The first thing most people need to DIY on their 9000 (or any other car) is a service, so hopefully the schedules should help give people a more structured introduction to 9000 DIY.

If anyone can supply a copy (or copies) of an earlier service schedule (or schedules) than 1992, I'd be interested to see it and pay any (reasonable) cost involved. I'd love to see a service schedule from outside the European market too, especially for the US/Canada with their tradition of very short oil-change intervals.

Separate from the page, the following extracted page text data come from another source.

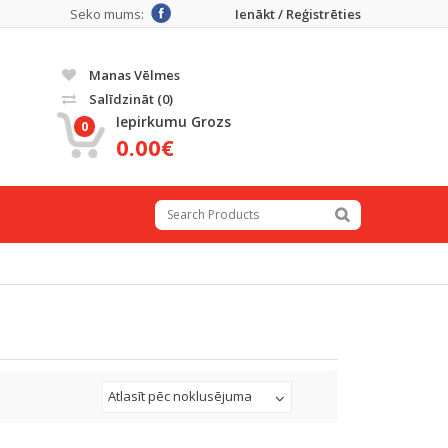
Seko mums:
Ienākt / Reģistrēties
Manas Vēlmes
Salīdzināt
(0)
Iepirkumu Grozs
0
0.00€
Atlasīt pēc noklusējuma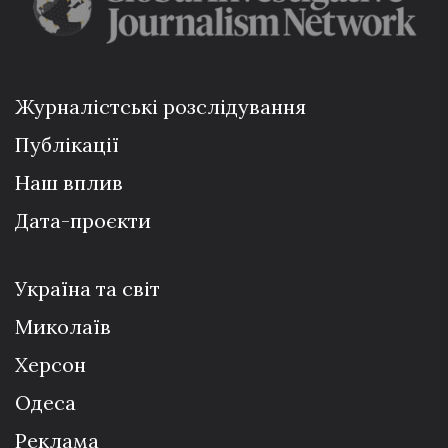
Журналістські розслідування
Публікації
Наш вплив
Дата-проєкти
Україна та світ
Миколаїв
Херсон
Одеса
Реклама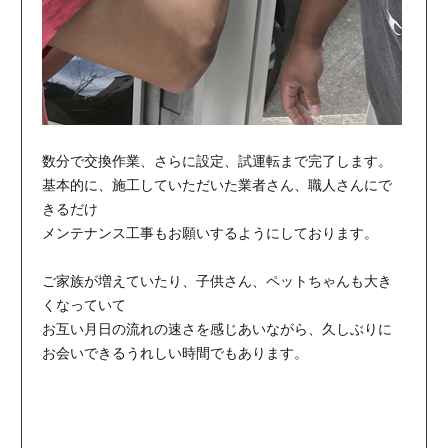
数分で交換作業、さらに設定、試運転まで完了します。
基本的に、施工していただいた業者さん、職人さんにで
きるだけ
メンテナンス工事もお願いするようにしております。
ご家族が増えていたり、子供さん、ペットちゃんも大き
くなっていて
お互い月日の流れの速さを感じあいながら、久しぶりに
お会いできるうれしい時間でもあります。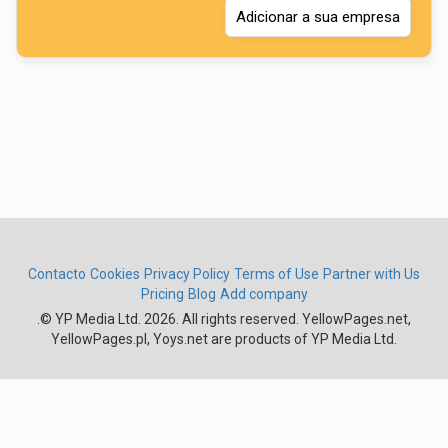
Adicionar a sua empresa
Contacto
Cookies
Privacy Policy
Terms of Use
Partner with Us
Pricing
Blog
Add company
.
© YP Media Ltd. 2026. All rights reserved. YellowPages.net,
YellowPages.pl, Yoys.net are products of YP Media Ltd.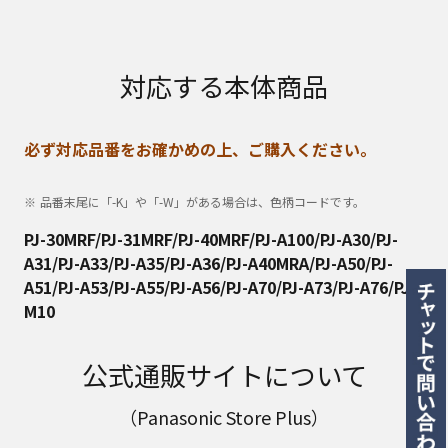
対応する本体商品
必ず対応品番をお確かめの上、ご購入ください。
品番末尾に「-K」や「-W」がある場合は、色柄コードです。
PJ-30MRF/PJ-31MRF/PJ-40MRF/PJ-A100/PJ-A30/PJ-
A31/PJ-A33/PJ-A35/PJ-A36/PJ-A40MRA/PJ-A50/PJ-
A51/PJ-A53/PJ-A55/PJ-A56/PJ-A70/PJ-A73/PJ-A76/PJ-
M10
公式通販サイトについて
（Panasonic Store Plus）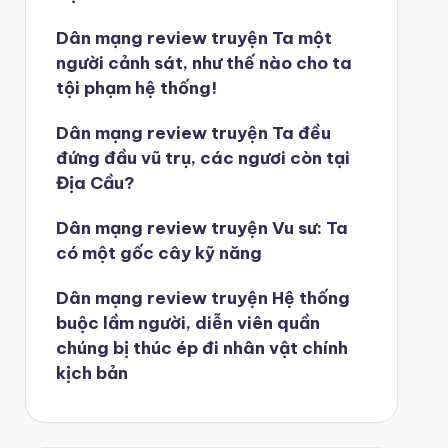
Dân mạng review truyện Ta một
người cảnh sát, như thế nào cho ta
tội phạm hệ thống!
Dân mạng review truyện Ta đều
đứng đầu vũ trụ, các ngươi còn tại
Địa Cầu?
Dân mạng review truyện Vu sư: Ta
có một gốc cây kỹ năng
Dân mạng review truyện Hệ thống
buộc lầm người, diễn viên quần
chúng bị thúc ép đi nhân vật chính
kịch bản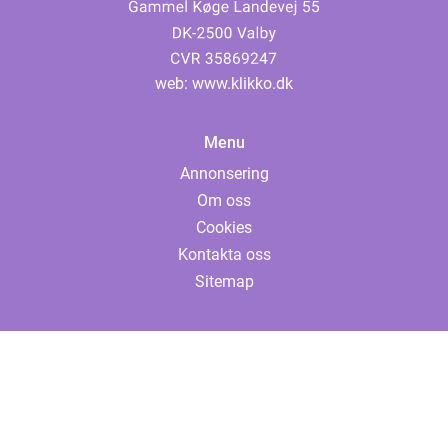
web:
www.klikko.dk
Menu
Annonsering
Om oss
Cookies
Kontakta oss
Sitemap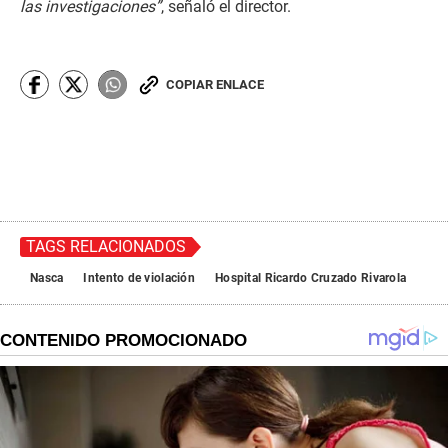
las investigaciones”
, señaló el director.
COPIAR ENLACE
TAGS RELACIONADOS
Nasca
Intento de violación
Hospital Ricardo Cruzado Rivarola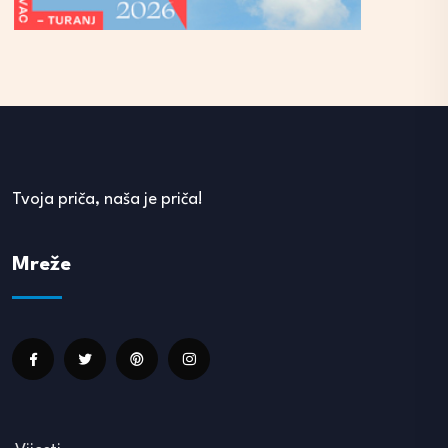
Tvoja priča, naša je priča!
Mreže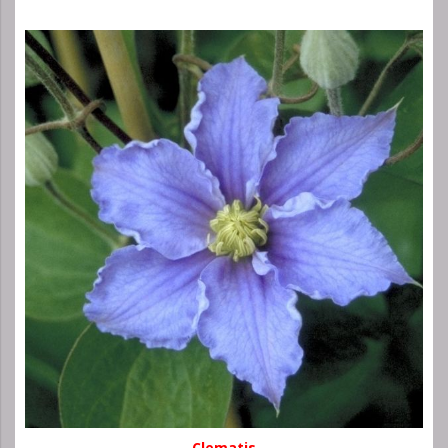
Clematis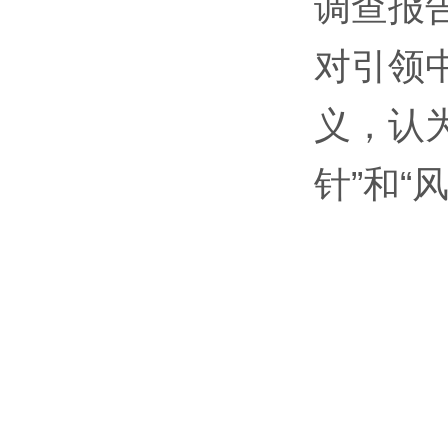
调查报
对引领
义，认
针”和“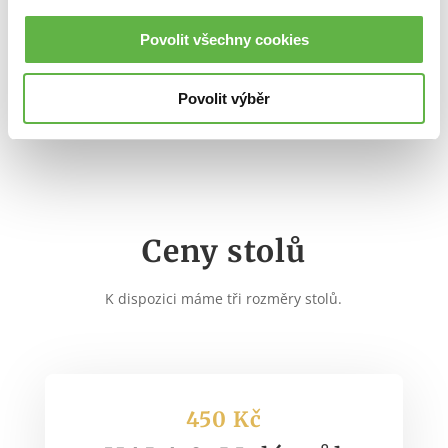
Povolit všechny cookies
SEZNAM ZVLÁŠTĚ CHRÁNĚNÝCH
DRUHŮ ŽIVOČICHŮ
Povolit výběr
Ceny stolů
K dispozici máme tři rozměry stolů.
450 Kč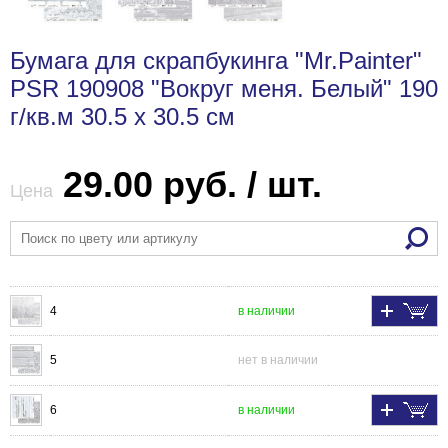
Бумага для скрапбукинга "Mr.Painter"
PSR 190908 "Вокруг меня. Белый" 190
г/кв.м 30.5 x 30.5 см
29.00 руб. / шт.
Цена
4
в наличии
5
нет в наличии
6
в наличии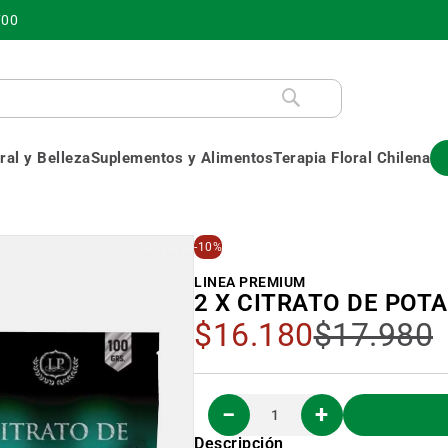
700
al y Belleza
Suplementos y Alimentos
Terapia Floral Chilena
-10%
LINEA PREMIUM
2 X CITRATO DE POTA
Precio
$16.180
$17.980
Especial
Descripción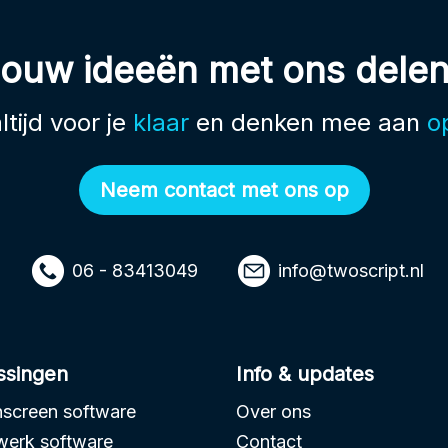
ouw ideeën met ons dele
ltijd voor je
klaar
en denken mee aan
o
Neem contact met ons op
06 - 83413049
info@twoscript.nl
ssingen
Info & updates
screen software
Over ons
erk software
Contact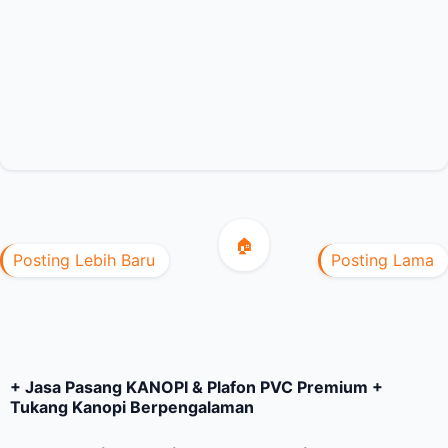
🏠
Posting Lebih Baru
Posting Lama
+ Jasa Pasang KANOPI & Plafon PVC Premium +
Tukang Kanopi Berpengalaman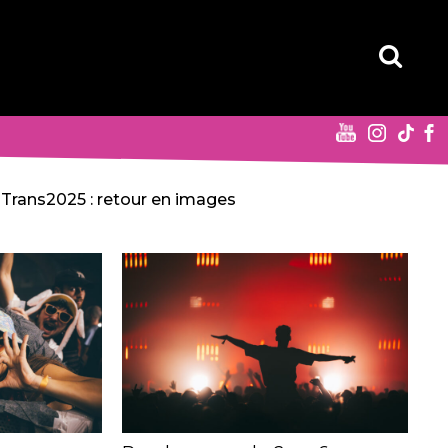
Trans2025 : retour en images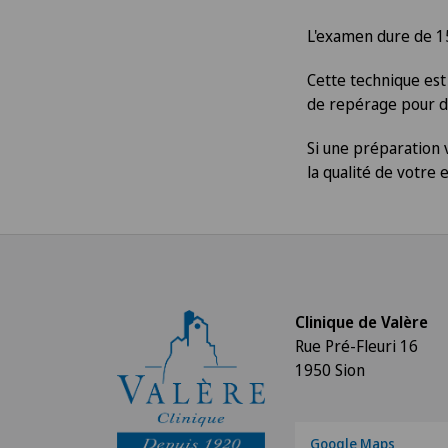
L'examen dure de 15
Cette technique est
de repérage pour de
Si une préparation 
la qualité de votre
Clinique de Valère
Rue Pré-Fleuri 16
1950 Sion
Google Maps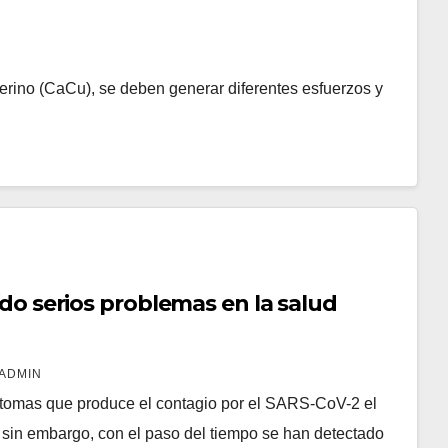
terino (CaCu), se deben generar diferentes esfuerzos y
aído serios problemas en la salud
ADMIN
íntomas que produce el contagio por el SARS-CoV-2 el
o; sin embargo, con el paso del tiempo se han detectado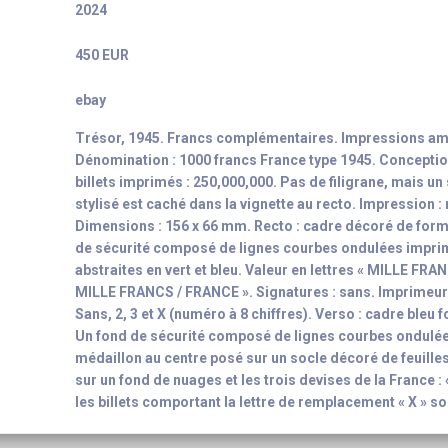
2024
450 EUR
ebay
Trésor, 1945. Francs complémentaires. Impressions am
Dénomination : 1000 francs France type 1945. Conceptio
billets imprimés : 250,000,000. Pas de filigrane, mais un
stylisé est caché dans la vignette au recto. Impression :
Dimensions : 156 x 66 mm. Recto : cadre décoré de form
de sécurité composé de lignes courbes ondulées impri
abstraites en vert et bleu. Valeur en lettres « MILLE FRA
MILLE FRANCS / FRANCE ». Signatures : sans. Imprimeur 
Sans, 2, 3 et X (numéro à 8 chiffres). Verso : cadre bleu
Un fond de sécurité composé de lignes courbes ondulée
médaillon au centre posé sur un socle décoré de feuilles
sur un fond de nuages et les trois devises de la France 
les billets comportant la lettre de remplacement « X » s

Back to something more relevant to the thread:
I change my plugs at every service, since they are cheap and the Saab DI is notoriously fussy about plugs. I also note (from trawling through my handbooks yesterday to collate the service data) that Saab actually recommend the BCPRxES plugs for the DI cars, while Saab dealers use the BCPRxES-11 plugs. I used to think that the difference was simply that the "-11"s were pre-gapped to 1.1mm. However, there is more to it than that. Comparing a "-11" with a standard type, the "-11" earth electrode extends all the way across the top of the centre electrode, while the earth electrode on the standard plug only reaches about halfway (or slightly further) across.

So does anyone know why the handbook (at least up to '96) says one thing while the dealer does something different?

I have had no problems with either the "-11"s fitted by dealers or the standard plugs I have fitted myself.